4) Multiple gestation (twin primary c-section rates have skyrocketed from 53% in 1995 to 75% in 2008, despite the fact that a study published in a super esteemed journal in 2013 reported no improved outcomes in c-section vs. vaginal birth for twins. Huh.)

5) Suspected macrosomia (i.e. big babies)

It's hard to determine exactly what the "correct" c-section rate should be-- WHO (the World Health Organization) has long advocated a maximum c-section rate  of 15%. A 2011 study confirmed that once a cesarean section rates tops somewhere between 10-15%, the benefit for women and babies wanes.

The Dragon
Source: Dieva Larissa Tattoo
One thing that most of us can agree on is that 33% is too high--- risks of c-sections including wound infections, blood clots, and other post-operative complications are on the rise. Here are ways that both birth professionals and birthing women should be advocating to change the way decisions are being made regarding c-sections

1) Be more patient: just this year, ACOG (the professional organization representing obstetricians and gynecologists) released recommendations offering women MORE time, and also not labeling a woman as being "in active labor" until she is 6cm dilated. That means a woman can be in labor for over 24 hours before we even start considering that "labor isn't progressing" and that gives women more time to have their own labor curve before we start counting.

2) Reconsider what abnormal fetal tracing is: this is super tricky, as the fetal tracing is what literally tells us "how the baby is doing"-- studies show that continuous monitoring has no better outcomes than intermittent monitoring (i.e. having that thing strapped on all the time while you are in labor vs. for 60 seconds every 15-30 minute) and yet, even in places that "say" they believe in intermittent monitoring, most laboring women are strapped up for large chunks of their labor

3) Make sure we are offering versions for women: a version is a procedure in which a physician literally pushes on a woman's belly in order to turn that baby from bum down to head down. It's usually done around 36 weeks, and though it isn't comfortable, success rates range from 1 in 3 to 1 in 2. That means a good number of women could be saved a section. There is also some interesting data on "moxubustion", an acupuncture/traditional Chinese medicine technique shown to help turn babies around. We should be doing everything we can do to get babies head down, including letting mom's rest!

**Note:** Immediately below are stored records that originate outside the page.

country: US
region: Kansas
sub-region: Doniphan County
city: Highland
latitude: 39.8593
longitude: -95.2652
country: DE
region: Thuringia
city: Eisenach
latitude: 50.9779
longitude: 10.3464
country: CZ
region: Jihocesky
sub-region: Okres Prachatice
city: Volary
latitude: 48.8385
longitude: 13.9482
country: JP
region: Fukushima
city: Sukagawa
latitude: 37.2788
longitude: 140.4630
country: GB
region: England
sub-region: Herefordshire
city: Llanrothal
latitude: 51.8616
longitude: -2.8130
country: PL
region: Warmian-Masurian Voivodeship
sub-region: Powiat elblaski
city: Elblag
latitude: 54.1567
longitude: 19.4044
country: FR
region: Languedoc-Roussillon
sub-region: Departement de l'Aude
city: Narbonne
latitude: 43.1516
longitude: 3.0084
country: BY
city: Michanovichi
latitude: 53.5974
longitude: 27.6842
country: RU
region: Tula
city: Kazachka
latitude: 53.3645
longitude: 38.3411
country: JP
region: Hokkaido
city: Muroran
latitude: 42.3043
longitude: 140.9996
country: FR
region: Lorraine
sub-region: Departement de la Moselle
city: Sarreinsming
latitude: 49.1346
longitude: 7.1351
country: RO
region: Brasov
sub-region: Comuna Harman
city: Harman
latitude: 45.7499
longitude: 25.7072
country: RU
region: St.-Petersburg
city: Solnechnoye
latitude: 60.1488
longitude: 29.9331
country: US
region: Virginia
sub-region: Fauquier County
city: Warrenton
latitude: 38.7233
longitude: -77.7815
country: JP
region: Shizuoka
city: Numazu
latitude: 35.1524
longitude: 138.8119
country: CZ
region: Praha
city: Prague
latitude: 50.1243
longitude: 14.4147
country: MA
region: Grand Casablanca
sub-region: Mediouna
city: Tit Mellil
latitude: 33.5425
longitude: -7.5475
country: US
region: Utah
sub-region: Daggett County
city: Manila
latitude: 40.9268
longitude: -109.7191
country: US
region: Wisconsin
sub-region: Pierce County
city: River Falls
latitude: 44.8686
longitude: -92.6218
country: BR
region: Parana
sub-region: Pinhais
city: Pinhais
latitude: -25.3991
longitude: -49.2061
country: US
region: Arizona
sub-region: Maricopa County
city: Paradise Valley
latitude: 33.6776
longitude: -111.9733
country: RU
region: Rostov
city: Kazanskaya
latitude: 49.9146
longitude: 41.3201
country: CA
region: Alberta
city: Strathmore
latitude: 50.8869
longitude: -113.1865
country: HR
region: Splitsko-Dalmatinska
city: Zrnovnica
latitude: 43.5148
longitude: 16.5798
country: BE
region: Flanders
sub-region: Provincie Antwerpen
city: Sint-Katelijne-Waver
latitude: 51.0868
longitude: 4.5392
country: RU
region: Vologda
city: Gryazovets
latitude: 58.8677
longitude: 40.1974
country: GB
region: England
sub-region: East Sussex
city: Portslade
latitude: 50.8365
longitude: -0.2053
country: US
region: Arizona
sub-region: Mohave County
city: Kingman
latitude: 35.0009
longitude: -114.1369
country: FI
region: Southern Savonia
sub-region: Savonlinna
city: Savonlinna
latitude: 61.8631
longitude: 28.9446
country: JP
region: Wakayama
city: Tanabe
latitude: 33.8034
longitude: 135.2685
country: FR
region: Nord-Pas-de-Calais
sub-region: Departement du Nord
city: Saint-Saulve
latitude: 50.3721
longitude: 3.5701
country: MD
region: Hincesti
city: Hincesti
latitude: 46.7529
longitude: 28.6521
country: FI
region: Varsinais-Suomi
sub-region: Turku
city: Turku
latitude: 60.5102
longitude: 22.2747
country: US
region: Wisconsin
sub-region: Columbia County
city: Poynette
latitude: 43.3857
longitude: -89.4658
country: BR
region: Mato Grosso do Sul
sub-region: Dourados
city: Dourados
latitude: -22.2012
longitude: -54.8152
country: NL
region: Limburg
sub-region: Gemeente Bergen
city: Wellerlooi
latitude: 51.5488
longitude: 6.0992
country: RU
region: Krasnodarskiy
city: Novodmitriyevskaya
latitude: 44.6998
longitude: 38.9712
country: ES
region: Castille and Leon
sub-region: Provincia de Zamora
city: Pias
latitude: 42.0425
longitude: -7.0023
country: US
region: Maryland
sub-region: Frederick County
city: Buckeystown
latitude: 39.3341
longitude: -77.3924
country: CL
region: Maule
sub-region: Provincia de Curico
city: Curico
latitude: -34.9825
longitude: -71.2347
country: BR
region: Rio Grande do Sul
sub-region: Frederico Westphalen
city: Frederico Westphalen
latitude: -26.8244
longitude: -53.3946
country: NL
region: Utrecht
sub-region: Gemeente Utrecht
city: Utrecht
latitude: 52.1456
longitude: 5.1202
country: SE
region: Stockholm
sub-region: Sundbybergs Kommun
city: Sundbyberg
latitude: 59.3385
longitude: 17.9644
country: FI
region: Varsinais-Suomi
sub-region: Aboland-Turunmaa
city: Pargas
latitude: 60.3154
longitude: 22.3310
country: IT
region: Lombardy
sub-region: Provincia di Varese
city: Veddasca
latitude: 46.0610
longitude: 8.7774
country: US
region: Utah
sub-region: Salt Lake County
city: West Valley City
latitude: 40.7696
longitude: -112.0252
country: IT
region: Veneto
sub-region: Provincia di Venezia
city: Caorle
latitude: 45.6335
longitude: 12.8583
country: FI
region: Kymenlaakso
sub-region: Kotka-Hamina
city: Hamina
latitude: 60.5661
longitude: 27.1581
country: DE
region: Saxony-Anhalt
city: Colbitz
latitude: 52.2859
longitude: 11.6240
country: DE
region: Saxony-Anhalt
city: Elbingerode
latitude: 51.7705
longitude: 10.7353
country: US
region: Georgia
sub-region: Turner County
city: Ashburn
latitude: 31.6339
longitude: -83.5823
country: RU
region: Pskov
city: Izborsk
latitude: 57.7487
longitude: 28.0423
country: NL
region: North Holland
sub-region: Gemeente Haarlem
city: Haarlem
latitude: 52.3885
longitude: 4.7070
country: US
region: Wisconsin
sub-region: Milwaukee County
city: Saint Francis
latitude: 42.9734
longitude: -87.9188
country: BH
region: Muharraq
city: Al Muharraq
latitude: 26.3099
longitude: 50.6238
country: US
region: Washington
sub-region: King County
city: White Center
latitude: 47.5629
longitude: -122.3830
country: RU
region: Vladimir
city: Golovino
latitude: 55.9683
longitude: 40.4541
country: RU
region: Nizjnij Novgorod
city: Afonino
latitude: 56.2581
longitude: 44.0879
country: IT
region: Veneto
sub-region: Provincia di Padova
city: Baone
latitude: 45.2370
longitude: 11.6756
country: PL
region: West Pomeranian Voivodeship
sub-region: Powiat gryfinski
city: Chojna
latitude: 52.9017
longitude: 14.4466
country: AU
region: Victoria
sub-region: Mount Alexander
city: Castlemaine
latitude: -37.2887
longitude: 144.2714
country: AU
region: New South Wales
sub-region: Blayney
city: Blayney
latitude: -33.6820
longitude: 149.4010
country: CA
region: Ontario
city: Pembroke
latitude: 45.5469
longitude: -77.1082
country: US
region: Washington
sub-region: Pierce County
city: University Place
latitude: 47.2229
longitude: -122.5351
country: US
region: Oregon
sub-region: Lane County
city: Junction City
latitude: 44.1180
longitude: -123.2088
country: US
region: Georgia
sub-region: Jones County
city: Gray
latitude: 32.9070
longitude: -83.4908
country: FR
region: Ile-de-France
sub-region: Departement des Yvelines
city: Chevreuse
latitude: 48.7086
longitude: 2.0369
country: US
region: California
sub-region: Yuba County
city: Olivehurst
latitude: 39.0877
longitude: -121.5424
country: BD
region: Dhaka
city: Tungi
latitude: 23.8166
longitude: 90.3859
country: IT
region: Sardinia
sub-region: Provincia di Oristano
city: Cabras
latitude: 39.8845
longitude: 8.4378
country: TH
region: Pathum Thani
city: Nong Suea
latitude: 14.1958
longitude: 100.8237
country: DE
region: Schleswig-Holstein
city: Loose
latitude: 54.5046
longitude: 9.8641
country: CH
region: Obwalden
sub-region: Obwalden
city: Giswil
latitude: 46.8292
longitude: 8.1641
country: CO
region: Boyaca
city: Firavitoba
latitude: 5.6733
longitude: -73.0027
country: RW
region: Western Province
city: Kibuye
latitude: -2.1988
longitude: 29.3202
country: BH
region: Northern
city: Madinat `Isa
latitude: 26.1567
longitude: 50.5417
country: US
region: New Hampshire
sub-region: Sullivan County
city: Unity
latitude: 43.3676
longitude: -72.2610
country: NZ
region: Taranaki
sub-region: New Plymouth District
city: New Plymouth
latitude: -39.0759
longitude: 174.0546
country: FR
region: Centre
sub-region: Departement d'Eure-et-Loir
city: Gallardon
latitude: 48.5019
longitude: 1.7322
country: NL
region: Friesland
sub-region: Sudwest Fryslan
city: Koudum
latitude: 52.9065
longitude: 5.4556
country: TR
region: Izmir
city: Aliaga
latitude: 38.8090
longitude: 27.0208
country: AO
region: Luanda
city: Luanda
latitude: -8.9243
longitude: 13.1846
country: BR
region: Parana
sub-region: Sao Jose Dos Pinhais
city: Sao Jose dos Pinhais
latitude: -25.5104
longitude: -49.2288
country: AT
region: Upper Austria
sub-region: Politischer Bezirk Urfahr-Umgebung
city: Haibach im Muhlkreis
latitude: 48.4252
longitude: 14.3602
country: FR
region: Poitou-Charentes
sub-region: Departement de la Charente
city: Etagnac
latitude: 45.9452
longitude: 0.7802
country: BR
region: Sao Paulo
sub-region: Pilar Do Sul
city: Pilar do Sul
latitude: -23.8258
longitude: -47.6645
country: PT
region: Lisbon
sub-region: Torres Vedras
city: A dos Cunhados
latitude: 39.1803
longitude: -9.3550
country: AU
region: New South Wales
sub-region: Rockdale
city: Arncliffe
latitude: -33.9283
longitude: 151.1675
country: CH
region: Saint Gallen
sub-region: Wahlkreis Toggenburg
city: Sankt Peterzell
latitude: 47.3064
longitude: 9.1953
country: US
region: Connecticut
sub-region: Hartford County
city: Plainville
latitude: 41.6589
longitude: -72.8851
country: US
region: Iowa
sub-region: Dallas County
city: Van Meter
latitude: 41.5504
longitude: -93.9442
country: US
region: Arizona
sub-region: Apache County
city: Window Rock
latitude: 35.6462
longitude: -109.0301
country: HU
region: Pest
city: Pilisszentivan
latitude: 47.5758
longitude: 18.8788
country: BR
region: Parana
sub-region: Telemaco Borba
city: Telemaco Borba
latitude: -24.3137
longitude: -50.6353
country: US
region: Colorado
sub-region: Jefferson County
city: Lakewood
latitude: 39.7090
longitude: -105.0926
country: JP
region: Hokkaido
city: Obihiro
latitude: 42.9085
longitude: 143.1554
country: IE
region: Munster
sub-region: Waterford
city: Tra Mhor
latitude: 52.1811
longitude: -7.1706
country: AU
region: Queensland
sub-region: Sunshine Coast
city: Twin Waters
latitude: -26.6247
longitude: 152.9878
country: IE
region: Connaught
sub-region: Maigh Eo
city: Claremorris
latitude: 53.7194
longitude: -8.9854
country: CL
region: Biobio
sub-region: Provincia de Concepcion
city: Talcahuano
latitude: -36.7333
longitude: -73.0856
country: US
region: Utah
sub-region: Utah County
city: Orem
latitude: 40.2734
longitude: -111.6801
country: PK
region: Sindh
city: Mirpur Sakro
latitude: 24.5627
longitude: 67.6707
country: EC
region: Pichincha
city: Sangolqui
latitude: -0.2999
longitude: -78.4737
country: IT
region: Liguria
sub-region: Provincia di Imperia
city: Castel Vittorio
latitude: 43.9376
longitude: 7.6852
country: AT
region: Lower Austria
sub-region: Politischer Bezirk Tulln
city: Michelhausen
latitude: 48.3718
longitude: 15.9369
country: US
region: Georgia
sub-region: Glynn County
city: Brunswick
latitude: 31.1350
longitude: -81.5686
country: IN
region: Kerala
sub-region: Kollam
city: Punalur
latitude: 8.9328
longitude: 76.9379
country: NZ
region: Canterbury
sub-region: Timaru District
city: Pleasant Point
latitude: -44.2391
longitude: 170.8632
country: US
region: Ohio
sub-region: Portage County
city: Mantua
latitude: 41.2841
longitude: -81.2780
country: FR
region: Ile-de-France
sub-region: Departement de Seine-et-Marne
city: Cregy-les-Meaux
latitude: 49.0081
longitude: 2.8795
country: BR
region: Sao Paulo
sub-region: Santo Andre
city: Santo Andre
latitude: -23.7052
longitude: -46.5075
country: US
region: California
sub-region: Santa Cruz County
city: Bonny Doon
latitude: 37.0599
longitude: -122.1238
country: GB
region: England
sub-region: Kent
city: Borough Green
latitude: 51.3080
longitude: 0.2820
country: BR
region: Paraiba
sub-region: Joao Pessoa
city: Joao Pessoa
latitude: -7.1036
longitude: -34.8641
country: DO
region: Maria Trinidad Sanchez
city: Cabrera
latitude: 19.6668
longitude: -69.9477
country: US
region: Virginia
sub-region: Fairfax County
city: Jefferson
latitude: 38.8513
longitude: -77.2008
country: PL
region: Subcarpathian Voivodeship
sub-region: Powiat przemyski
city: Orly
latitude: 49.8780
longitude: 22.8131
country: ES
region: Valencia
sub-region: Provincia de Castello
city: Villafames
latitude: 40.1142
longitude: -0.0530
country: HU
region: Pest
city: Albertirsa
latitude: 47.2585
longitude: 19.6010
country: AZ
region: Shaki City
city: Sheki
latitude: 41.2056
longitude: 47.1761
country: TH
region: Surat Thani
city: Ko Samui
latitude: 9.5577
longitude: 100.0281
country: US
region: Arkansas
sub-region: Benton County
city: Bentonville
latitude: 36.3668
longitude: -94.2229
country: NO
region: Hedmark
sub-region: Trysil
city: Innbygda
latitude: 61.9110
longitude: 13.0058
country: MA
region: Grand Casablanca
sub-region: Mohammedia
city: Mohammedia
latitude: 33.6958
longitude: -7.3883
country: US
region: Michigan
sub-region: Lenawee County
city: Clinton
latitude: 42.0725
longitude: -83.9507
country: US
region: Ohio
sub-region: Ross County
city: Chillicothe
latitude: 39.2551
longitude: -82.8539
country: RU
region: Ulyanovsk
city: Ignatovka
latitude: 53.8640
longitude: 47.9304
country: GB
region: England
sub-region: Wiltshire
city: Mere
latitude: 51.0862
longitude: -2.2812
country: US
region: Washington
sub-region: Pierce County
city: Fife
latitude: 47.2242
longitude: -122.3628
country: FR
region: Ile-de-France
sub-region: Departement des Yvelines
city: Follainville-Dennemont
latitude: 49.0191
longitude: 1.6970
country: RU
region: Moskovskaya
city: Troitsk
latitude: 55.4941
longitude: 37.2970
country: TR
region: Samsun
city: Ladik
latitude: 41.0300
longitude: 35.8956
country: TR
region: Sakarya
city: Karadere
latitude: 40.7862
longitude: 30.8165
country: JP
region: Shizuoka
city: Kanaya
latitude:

4) Offer vaginal birth trial for women who have multiple gestation with Twin A in cephalic presentation (that's "baby closest to the vagina being head down", in doctor speak). It's unconscionable that 75% of those women are getting cut without being offered the possibility of a vaginal birth.

5) Be careful about the ultrasounds we order to evaluate neonatal weights. Remember, ultrasound in the end of pregnancy is pretty horrible at predicting weight-- plus or minus 2 pounds. Which basically means you could be having an 8 pound baby OR a 10 pound baby OR a 6 pound baby, on the same ultrasound report. We should be judicious about deciding we need to "check" on a baby's size unless we have some other really good indicators (like, for example, the woman has had two 11-pounders in the past). Sometimes it's tempting, but we shouldn't be tempted without good reason.

6) Lastly, we NEED to stop the FIRST c-section because we know that once a woman had a c-section her risk of having another one goes up. . .This is because an unhelpful combination of fear, hospital policies, and convenience.

Remember, doctors and families, talk about this stuff. It's important.

Also remember that c-section is an important and valuable tool in certain circumstances. Make sure you have a trusting relationship with your healthcare provider so that those decisions that are so important are done in the most shared-decision model way you can imagine.